3voor12 classic: De Raggende Manne in sessie (1990) en live (1991)

Op zoek naar rust met Bob Fosko

Robert Lagendijk ,

Er zijn bands die in de oefenruimte worden geboren, of in de studio. Maar er zijn ook bands die het levenslicht zien op het podium. Geheel ongeoefend beklom Geert Timmers in 1987 de bühne voor een jamsessie die meteen werd uitgezonden op 3FM, toen nog Hilversum 3. De Raggende Manne was een feit.
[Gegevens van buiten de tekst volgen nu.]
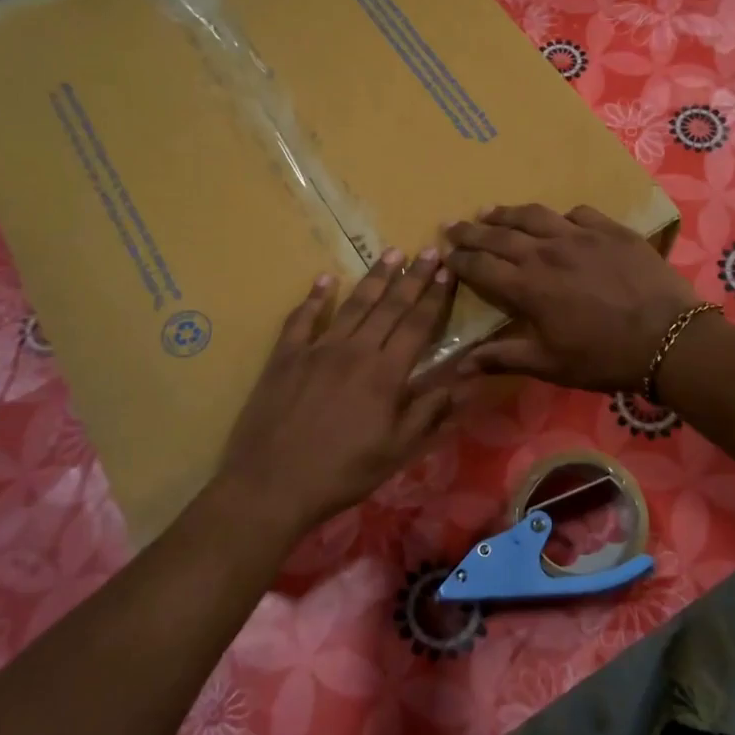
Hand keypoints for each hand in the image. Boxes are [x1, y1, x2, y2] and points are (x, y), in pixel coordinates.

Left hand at [215, 248, 457, 539]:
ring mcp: (317, 349)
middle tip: (429, 250)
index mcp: (385, 374)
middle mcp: (355, 351)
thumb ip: (428, 412)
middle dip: (412, 277)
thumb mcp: (396, 451)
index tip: (447, 271)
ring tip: (391, 253)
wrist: (272, 484)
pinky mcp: (285, 356)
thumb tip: (463, 381)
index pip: (417, 325)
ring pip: (352, 305)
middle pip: (389, 307)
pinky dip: (314, 297)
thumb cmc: (342, 473)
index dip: (435, 297)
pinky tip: (324, 279)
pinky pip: (302, 318)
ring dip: (375, 278)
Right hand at [444, 205, 698, 391]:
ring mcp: (580, 236)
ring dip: (507, 213)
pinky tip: (558, 221)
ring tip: (490, 210)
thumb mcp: (551, 365)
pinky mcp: (611, 230)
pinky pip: (577, 214)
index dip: (459, 260)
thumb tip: (460, 365)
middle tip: (453, 225)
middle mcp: (547, 252)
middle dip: (472, 231)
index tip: (444, 254)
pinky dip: (560, 217)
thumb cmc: (605, 358)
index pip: (481, 267)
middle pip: (499, 235)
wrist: (669, 338)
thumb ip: (504, 357)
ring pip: (534, 216)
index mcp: (528, 287)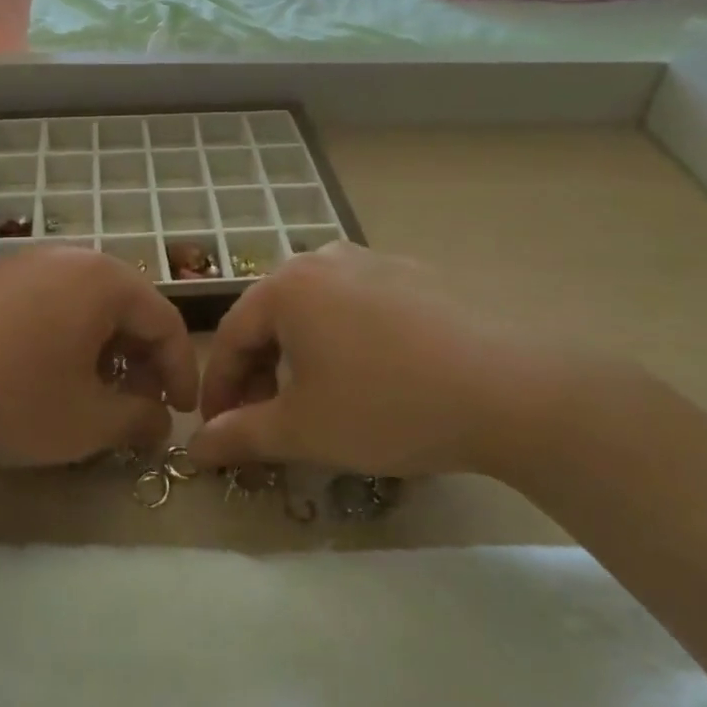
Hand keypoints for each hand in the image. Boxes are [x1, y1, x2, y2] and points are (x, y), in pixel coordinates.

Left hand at [0, 246, 197, 466]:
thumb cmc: (14, 396)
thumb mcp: (86, 421)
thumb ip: (137, 419)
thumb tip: (159, 421)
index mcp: (103, 280)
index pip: (164, 321)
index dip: (180, 370)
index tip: (179, 412)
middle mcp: (66, 256)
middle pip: (123, 307)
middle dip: (138, 358)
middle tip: (136, 403)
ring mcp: (20, 260)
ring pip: (80, 302)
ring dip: (98, 345)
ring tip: (88, 389)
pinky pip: (40, 300)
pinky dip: (56, 333)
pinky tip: (38, 369)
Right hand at [188, 243, 640, 480]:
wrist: (510, 388)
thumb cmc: (387, 405)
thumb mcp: (305, 430)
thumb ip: (241, 435)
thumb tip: (196, 447)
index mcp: (287, 286)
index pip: (231, 336)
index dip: (219, 389)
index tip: (217, 432)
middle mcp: (324, 259)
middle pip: (272, 318)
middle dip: (260, 372)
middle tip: (265, 421)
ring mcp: (375, 260)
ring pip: (316, 310)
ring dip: (301, 356)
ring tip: (316, 400)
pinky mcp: (417, 275)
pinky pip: (360, 306)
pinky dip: (345, 341)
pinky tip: (372, 377)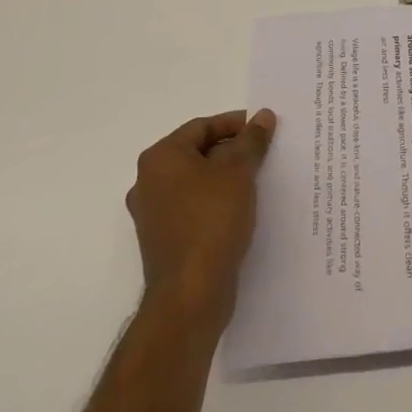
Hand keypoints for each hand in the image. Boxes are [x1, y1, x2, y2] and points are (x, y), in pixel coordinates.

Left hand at [126, 109, 276, 325]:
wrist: (190, 296)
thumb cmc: (211, 221)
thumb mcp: (239, 172)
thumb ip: (251, 140)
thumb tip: (263, 115)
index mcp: (160, 158)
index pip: (202, 127)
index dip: (235, 123)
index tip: (263, 128)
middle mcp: (148, 182)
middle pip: (197, 153)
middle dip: (232, 151)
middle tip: (263, 152)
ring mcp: (152, 214)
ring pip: (196, 182)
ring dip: (225, 177)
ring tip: (258, 179)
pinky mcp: (163, 241)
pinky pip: (192, 208)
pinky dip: (215, 202)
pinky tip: (242, 208)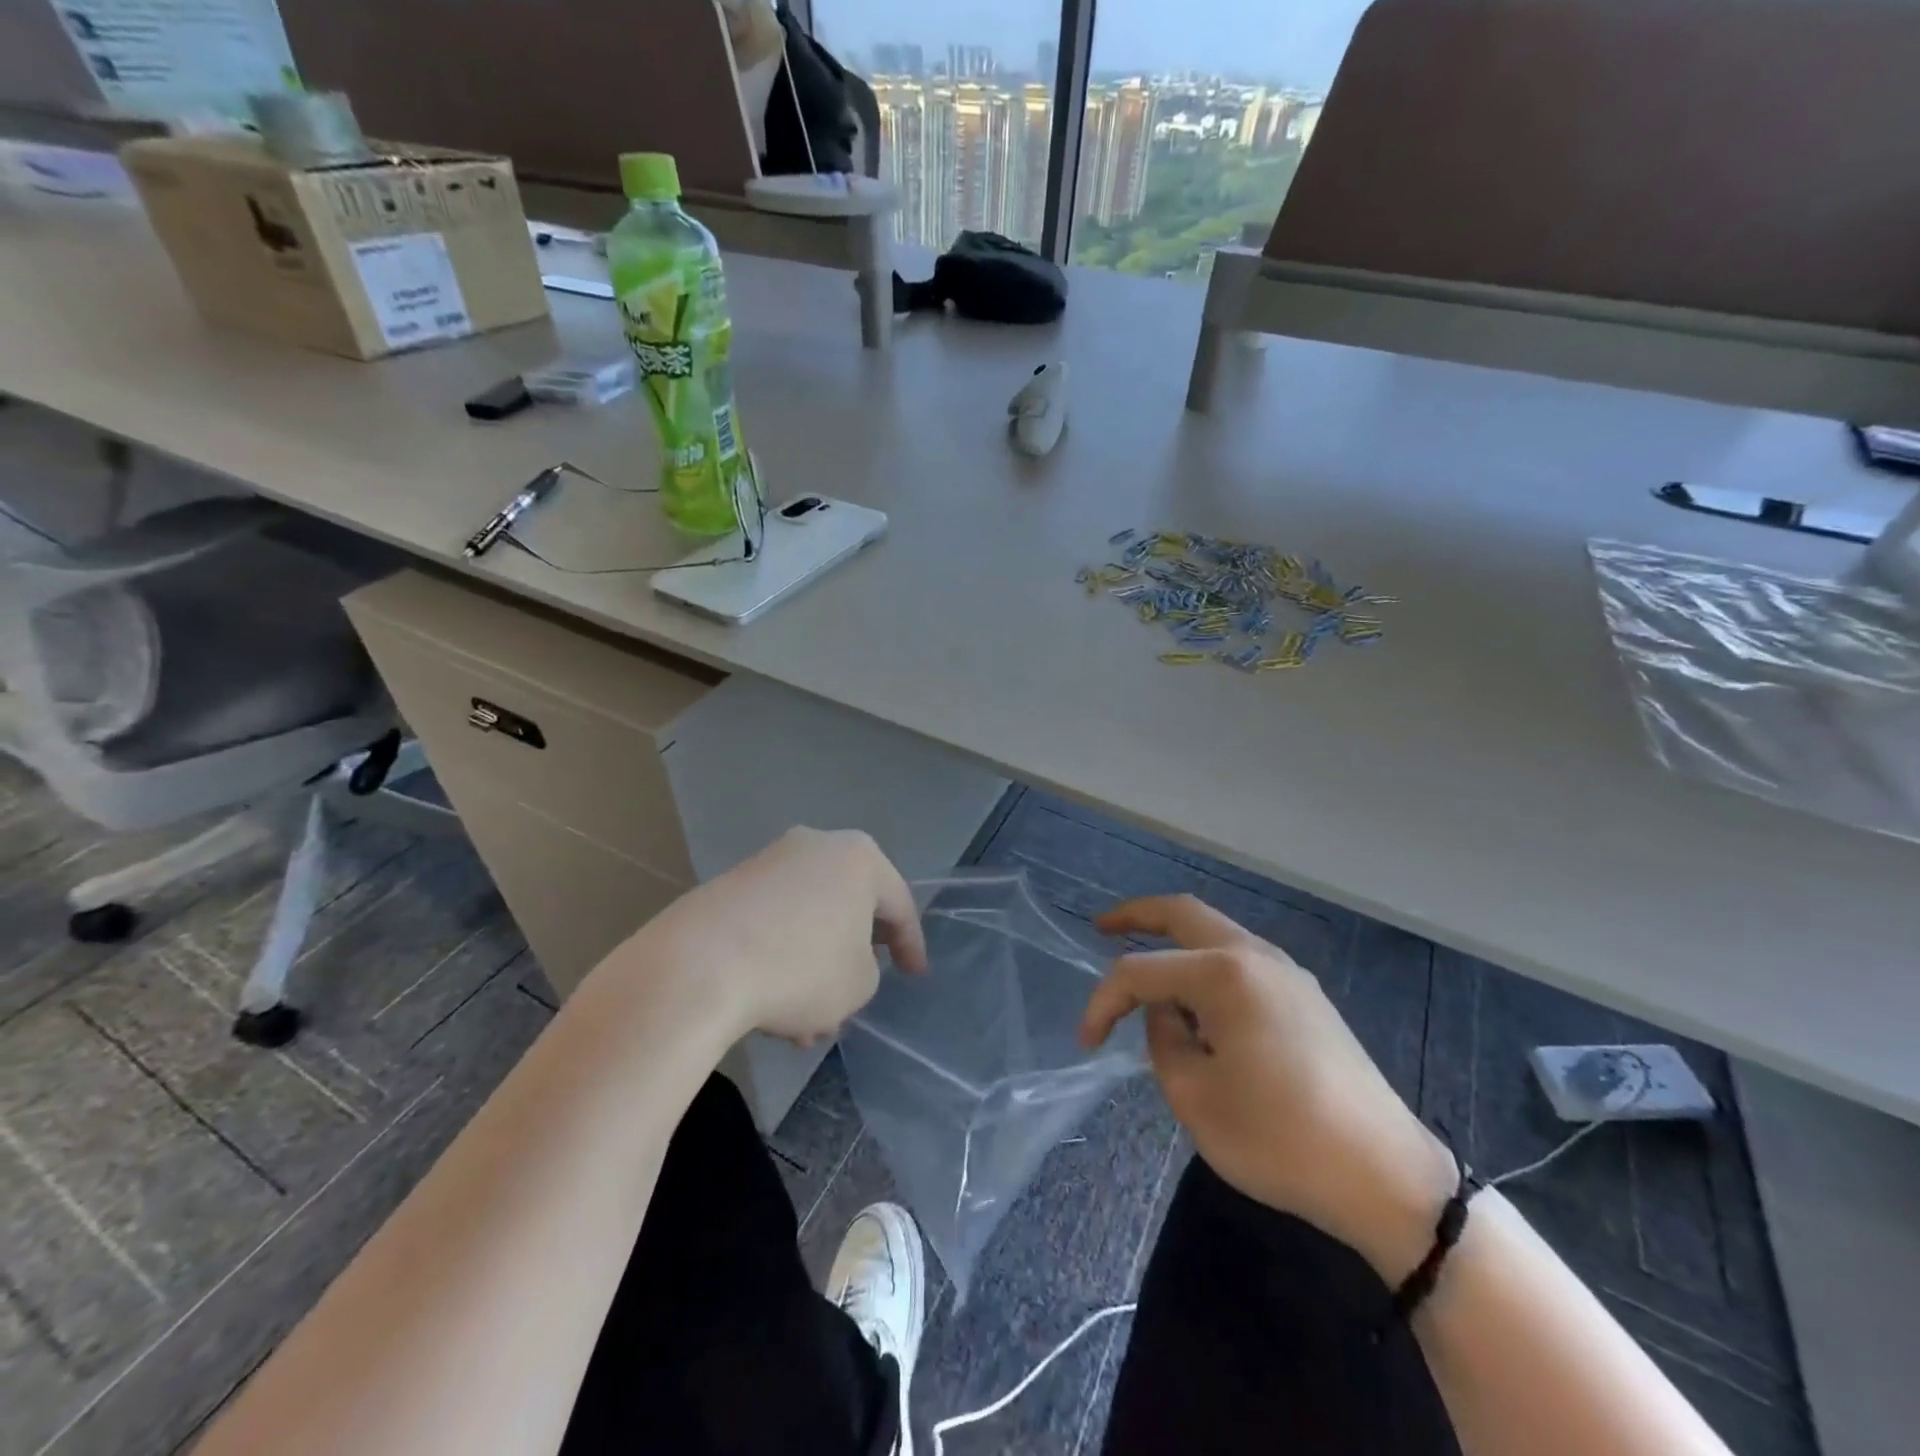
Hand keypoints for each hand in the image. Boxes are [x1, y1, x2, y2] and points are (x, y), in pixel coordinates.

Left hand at [607, 828, 926, 1044]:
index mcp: (859, 858)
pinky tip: (770, 1007)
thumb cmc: (800, 968)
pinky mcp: (727, 885)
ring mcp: (767, 862)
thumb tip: (841, 960)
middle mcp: (815, 846)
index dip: (910, 944)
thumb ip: (867, 969)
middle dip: (852, 957)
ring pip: (807, 921)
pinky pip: (771, 923)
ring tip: (806, 1025)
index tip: (915, 975)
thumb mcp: (859, 983)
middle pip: (848, 907)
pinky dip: (780, 958)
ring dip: (813, 967)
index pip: (898, 904)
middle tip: (857, 995)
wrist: (697, 967)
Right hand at [1081, 895, 1454, 1277]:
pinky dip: (1205, 964)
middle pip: (1184, 913)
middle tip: (1101, 928)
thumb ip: (1164, 1041)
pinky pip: (1241, 961)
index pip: (1142, 971)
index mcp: (1225, 974)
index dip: (1104, 1001)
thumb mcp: (1195, 1097)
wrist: (1385, 1176)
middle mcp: (1256, 956)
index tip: (1087, 1041)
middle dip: (1137, 916)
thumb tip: (1167, 1015)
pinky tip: (1196, 1001)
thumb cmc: (1280, 1138)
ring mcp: (1287, 973)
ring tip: (1146, 969)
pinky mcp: (1306, 997)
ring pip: (1216, 933)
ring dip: (1174, 940)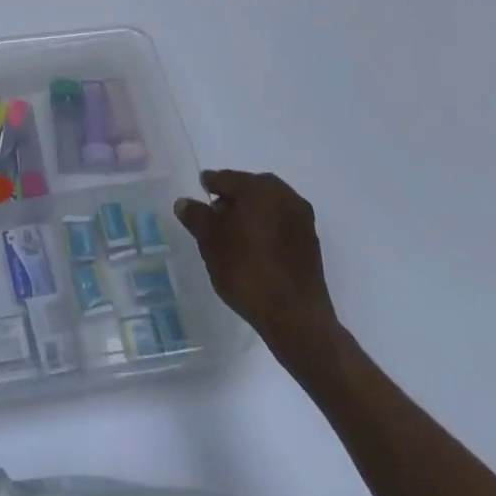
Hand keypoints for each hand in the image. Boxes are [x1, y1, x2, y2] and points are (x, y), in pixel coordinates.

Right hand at [174, 170, 344, 385]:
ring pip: (267, 207)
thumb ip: (196, 216)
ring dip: (250, 215)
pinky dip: (265, 229)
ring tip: (232, 235)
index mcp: (259, 187)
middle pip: (249, 189)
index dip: (209, 185)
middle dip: (232, 200)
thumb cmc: (246, 270)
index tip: (200, 194)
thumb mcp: (210, 241)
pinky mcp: (311, 243)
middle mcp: (284, 195)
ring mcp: (302, 220)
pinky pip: (280, 225)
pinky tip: (253, 248)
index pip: (225, 178)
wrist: (295, 317)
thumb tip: (185, 202)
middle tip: (213, 216)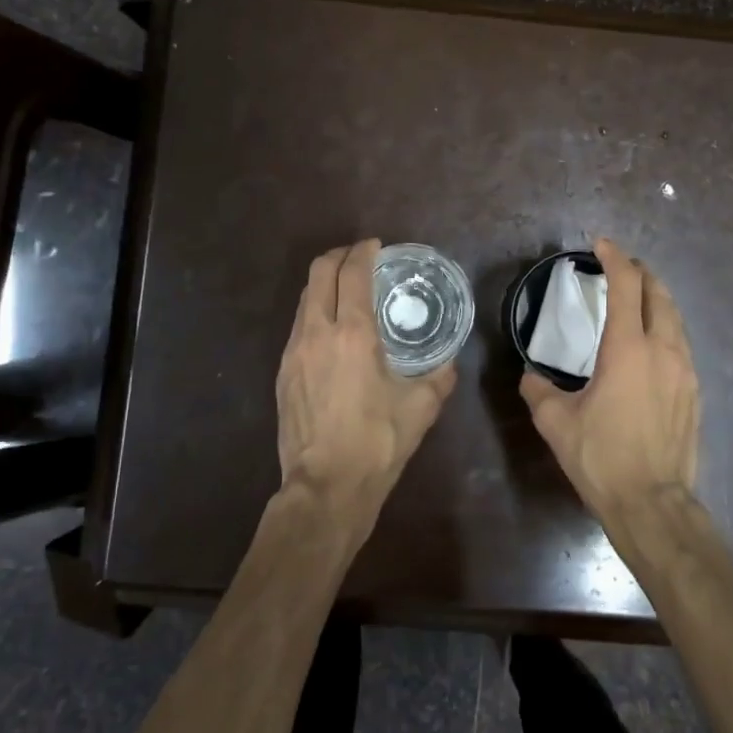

Als op een Nederlandse band het woord ‘gefreakt’ slaat, is het wel De Raggende Manne. Het hoekige gefröbel kwam voort uit de instrumenten van drie virtuozen: Theo Slagter, Anthony Del Monte Lyon en Walter Langdon. Stuiterend over het podium friemelden zij hun geïmproviseerde jazzy punkrock het land in. De Nederlandstalige oerkreet van Bob Fosko gaf de luisteraar eigenlijk nog het meeste houvast. Bob Fosko: ‘Het begon als een concept. Ik wilde eigenlijk de lelijkste plaat ooit maken. Platenmaatschappijen trokken in die tijd een beetje aan mij, om me een beetje richting te geven als zanger. Maar wat De Raggende Manne maakte, bleek de totale vrijheid te zijn. Niemand had er iets over te zeggen, ook de platenmaatschappijen niet. Ik had mijn vrijheid herwonnen. Hoe meer ik mijn eigen gang ging, hoe beter het bleek voor de muziek. We oefenden ook niet. Dat ging ten koste van de energie en het moment. Zo werk ik nog altijd.’

Ik vind je leuk
Ik vind je aardig
Maar je stinkt uit je bek
als een beer uit zijn reet

Het besluit om Nederlandstalig te zingen, nam Bob Fosko jaren voordat hij met De Raggende Manne begon: ‘In het Engels kwam ik niet goed tot de kern van mijn onderwerp. In die tijd kwamen Engelstalige bands niet eens in het buitenland, dus waarom zou je überhaupt in het Engels zingen?’ Met nummers als Lullen Bij De Bus, Vale Kop en Fok Me Niet Op, keek een deel van de Nederlandse muziekpers met argusogen naar de band. De single Nee’s Niks met een duur van zes seconden, hielp ook niet. ‘Bij OOR dachten ze dat het een grap was.’ Ook collega-muzikanten namen de band niet serieus. ‘Huub van der Lubbe van De Dijk vond ons charlatans. Maar voor ons was het bloedserieus.’  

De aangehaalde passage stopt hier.